-- Provided data follows --

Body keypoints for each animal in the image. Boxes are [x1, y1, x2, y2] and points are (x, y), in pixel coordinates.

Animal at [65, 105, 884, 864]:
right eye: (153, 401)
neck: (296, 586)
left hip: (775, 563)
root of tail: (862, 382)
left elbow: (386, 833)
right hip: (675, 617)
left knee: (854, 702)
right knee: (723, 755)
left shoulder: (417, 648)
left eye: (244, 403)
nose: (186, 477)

-- Provided data concluded --

> What this task involves:
All lines above with "left" in them should be returned.

> Solved problem:
left hip: (775, 563)
left elbow: (386, 833)
left knee: (854, 702)
left shoulder: (417, 648)
left eye: (244, 403)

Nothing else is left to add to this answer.